Mudanças recentes em regras definidas pela Comissão de Valores Mobiliárias (CVM) para emissão de Notas Comerciais, conhecidas também como Notas Promissórias, foram bem recebidas pelo mercado pelo duplo efeito que devem ter. Além de estimularem a captação de recursos via emissão do papel por empresas de pequeno e médio portes, as alterações ajudarão a melhorar o perfil de endividamento dessas companhias pela possibilidade de alongamento dos prazos. No geral, as mudanças foram consideradas uma adaptação às novas necessidades das companhias.

Entre as novidades trazidas pela instrução 566 da CVM, considerada a mais importante para esse instrumento, está a elevação de 180 para 360 dias o prazo da operação feita por companhias fechadas, que agora passam a ter o mesmo tratamento das abertas. "A regulamentação era antiga e tinha por objetivo dar mais segurança aos investidores quando compravam NP de companhias fechadas, limitando a exposição de risco destes investidores a este grupo de empresas", explica Milton Pinatti, especialista em Fusões e Aquisições do escritório Tauil & Chequer Advogados. "Mas, ao longo do tempo, mesmo as empresas fechadas, para emitir o ativo, tiveram de se submeter a regras que dão hoje mais transparência, o que tornou possível a mudança que uniformiza o prazo do papel."

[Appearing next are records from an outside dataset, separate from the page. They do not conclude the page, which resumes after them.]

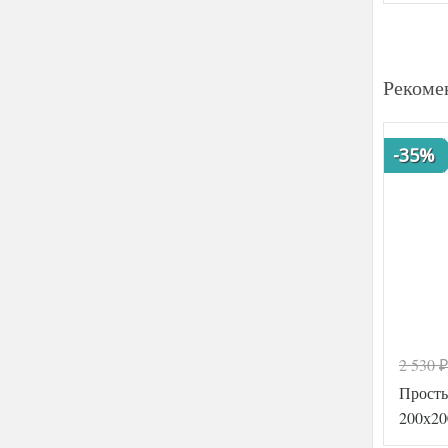
Рекоме
-35%
2 530
₽
Просты
200х20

A medida para as companhias fechadas também é considerada positiva por Vanessa Fiusa, sócia do escritório Mattos Filho. "A NP é bem mais célere para ser emitida do que outros instrumentos de captação e as fechadas são exatamente as empresas que têm mais dificuldades para conseguir recursos. Portanto, a mudança tem uma lógica que favorece estas companhias", explica Vanessa.  "São medidas que acabam atraindo empresas de pequeno e médio portes para o mercado, o que é muito favorável. "

Outra mudança importante, implementada pela CVM, é a autorização para que as NPs – de companhias abertas ou fechadas – tenham prazo superior a 360 dias, desde que a oferta seja nos termos da 476. "Esta permissão é particularmente importante para companhias de middle market que não conseguem emitir papeis como debêntures, CRIs ou CRAs e também têm dificuldade em abrir o capital na bolsa, mas ao mesmo tempo precisam de recursos por um prazo mais longo", comenta Vanessa Fiusa.

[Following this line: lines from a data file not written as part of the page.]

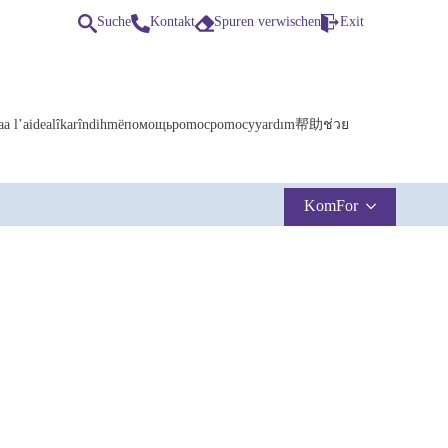
Suche
Kontakt
Spuren verwischen
Exit
a
a l’aide
alîkarî
ndihmë
помощь
pomoc
pomocy
yardım
帮助
ช่วย
Search
for:
KomFor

Para Milton Pinatti, um dos efeitos da possibilidade de que NPs sejam emitidas acima de 360 dias é a melhora do perfil de endividamento das companhias menores. "É um crédito mais rápido e agora com o prazo maior, desde que as companhias sigam as regras para a colocação destes papeis no mercado", diz o advogado se referindo à necessidade de oferta restrita e a contratação de agente fiduciário.  

Outra mudança importante, mas que atinge um número menor de companhias, é a que permite a emissão de uma NP de até 90 dias, sem a intermediação bancária, mas apenas para empresas com elevada exposição no mercado. "São grandes empresas, que acessam o mercado com regularidade", explica Vanessa.

Os especialistas acreditam que as mudanças tenham potencial de estimular novas emissões de NPs e por prazos mais longos, mas consideram difícil medir este potencial. "Todas as iniciativas são para fomentar o mercado, mas é difícil saber quando terá efeito e qual será", diz a sócia do Mattos Filho. "Mas o mercado como um todo, pela crise econômica, está bem difícil de prever", diz Vanessa.  Na Cetip, o estoque de Notas Promissórias em primeiro de julho era de R$ 8,2 bilhões, um recuo de 2,3% sobre o mês anterior.

Milton Pinatti, do escritório Tauil & Chequer, chama a atenção para o comportamento das taxas pagas pelas NPs. "Claro que com mais papel circulando em tese as taxas pagas tendem a cair, mas vai depender muito do tipo de empresa. Fato concreto é que as companhias têm agora mais opções para melhorar o perfil de endividamento", diz.